AUFGABE: Schreib aus dem Text zur Digitalisierung der Bahn den Abschnitt von „Dieses Wachstum sowie“ bis einschließlich „der heutigen Zeit.“ wortgetreu ab.

TEXTAUSZUG:
◆ ◆ ◆ ◆ ◆ ◆ ◆
Dieses Wachstum sowie klima- und verkehrspolitische Ziele erhöhen den Handlungsdruck. Die Digitalisierung der Schiene ist daher unabdingbar – sie ist erforderlich aufgrund fragmentierter Insellösungen, veralteter Technik, demographischen Wandels und zur Erreichung von Wachstums- und Kapazitätszielen. Digitale Innovationen versprechen, die Attraktivität und Leistungsfähigkeit des Bahnverkehrs zu steigern. Gleichzeitig haben Fahrgäste heute hohe Erwartungen an digitale Services rund um die Buchung und Reise. Die Digitalisierung im Schienenverkehr ist somit kein Selbstzweck, sondern die Antwort auf konkrete Anforderungen der heutigen Zeit.

241 Milliarden Euro Zug fährt über Brücke
Der weltweite Markt für Bahntechnik wächst bis 2029 auf mehr als 240 Milliarden Euro.
241 Milliarden Euro Zug fährt über Brücke
Der weltweite Markt für Bahntechnik wächst bis 2029 auf mehr als 240 Milliarden Euro.

Asien als Vorreiter, Europa mit Aufholbedarf

Trotz aller Vorteile durch Digitalisierung verläuft die Umsetzung oft langsam – große Teile des europäischen Bahnnetzes arbeiten noch mit konventioneller Technik. Hemmnisse sind unter anderem die hohen Investitionskosten und langen Erneuerungszyklen. Ein Beispiel hierfür: das europaweit einheitliche Zugsicherungssystem European Train Control System (ETCS). Im Jahr 2020 waren erst 14 Prozent des EU-Schienennetzes mit ETCS ausgerüstet; beim aktuellen Tempo werden es bis 2030 nur rund 25 Prozent sein.3 

Regional gibt es beeindruckende Entwicklungen im Bereich der Digitalisierung, mit Asien als Vorreiter. Insbesondere China und Japan investieren massiv in die Digitalisierung des Schienenverkehrs. Sie führen moderne Hochgeschwindigkeitszüge mit fortschrittlichen digitalen Steuerungssystemen ein und profitieren gleichzeitig vom historischen Vorteil einer geringeren Komplexität des Schienennetzes. Die China Railway Corporation nutzt Big Data und Künstliche Intelligenz, um den Betrieb weiter zu optimieren. Dies führte zu einem Rückgang kleinerer Störungen, beispielsweise in der Funktionsfähigkeit von Weichen, und zur Reduzierung von Wartezeiten rund um große Bahnhöfe.4 Japan, bekannt für seine Shinkansen-Hochgeschwindigkeitszüge, setzt ebenfalls auf moderne Signal- und Steuerungstechnologien – neben anderen Einflussfaktoren ein wesentlicher Erfolgsfaktor für die weltbekannte Pünktlichkeit japanischer Züge.
◆ ◆ ◆ ◆ ◆ ◆ ◆
ROHDATEN:
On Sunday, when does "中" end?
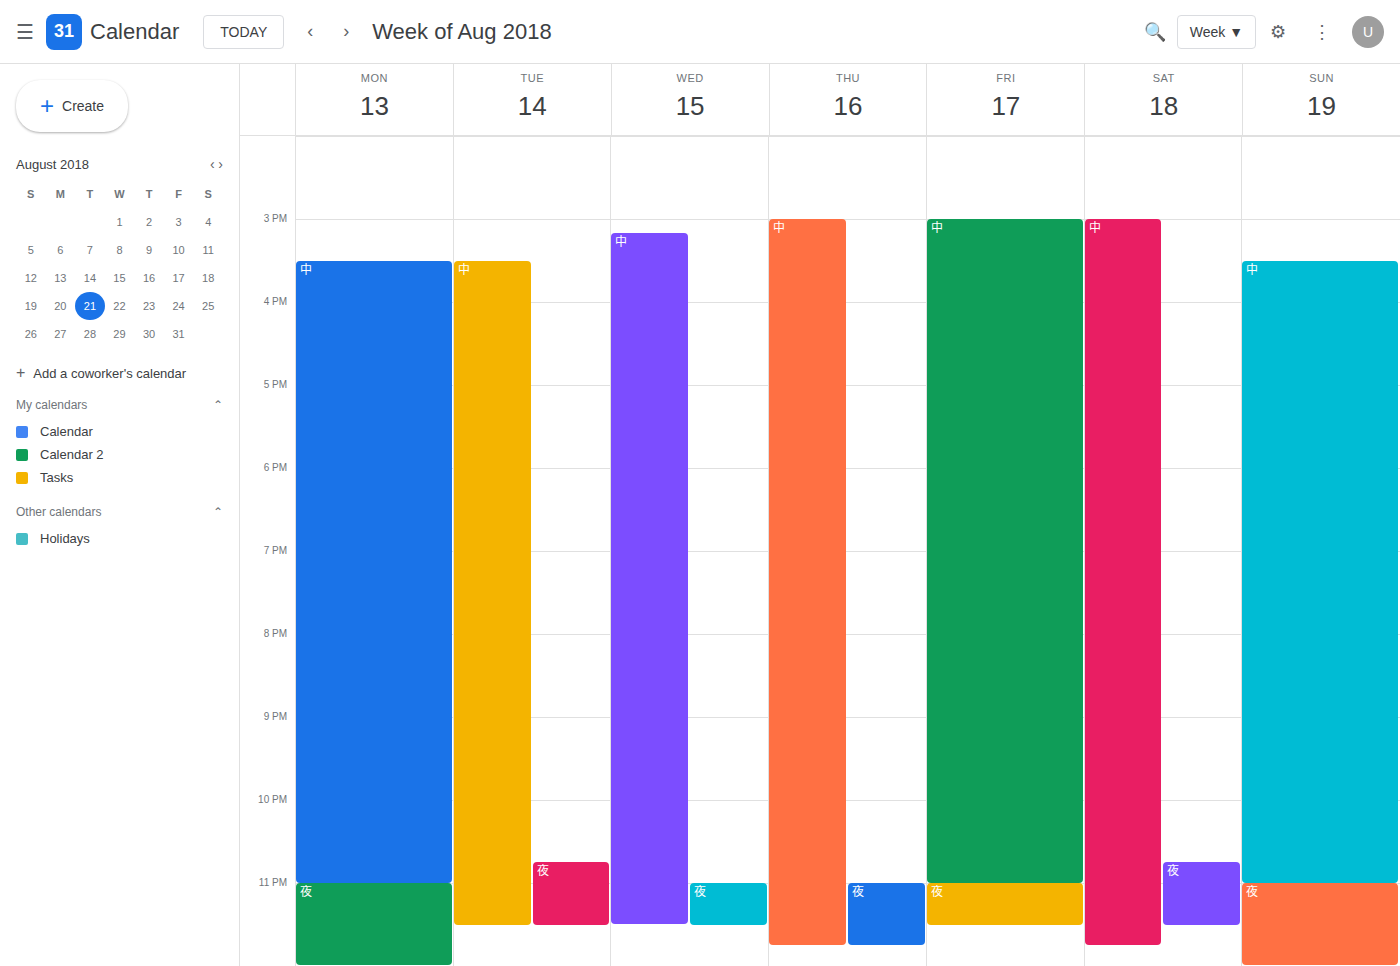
◆ ◆ ◆ ◆ ◆ ◆ ◆
MUSTERLÖSUNG:
Dieses Wachstum sowie klima- und verkehrspolitische Ziele erhöhen den Handlungsdruck. Die Digitalisierung der Schiene ist daher unabdingbar – sie ist erforderlich aufgrund fragmentierter Insellösungen, veralteter Technik, demographischen Wandels und zur Erreichung von Wachstums- und Kapazitätszielen. Digitale Innovationen versprechen, die Attraktivität und Leistungsfähigkeit des Bahnverkehrs zu steigern. Gleichzeitig haben Fahrgäste heute hohe Erwartungen an digitale Services rund um die Buchung und Reise. Die Digitalisierung im Schienenverkehr ist somit kein Selbstzweck, sondern die Antwort auf konkrete Anforderungen der heutigen Zeit.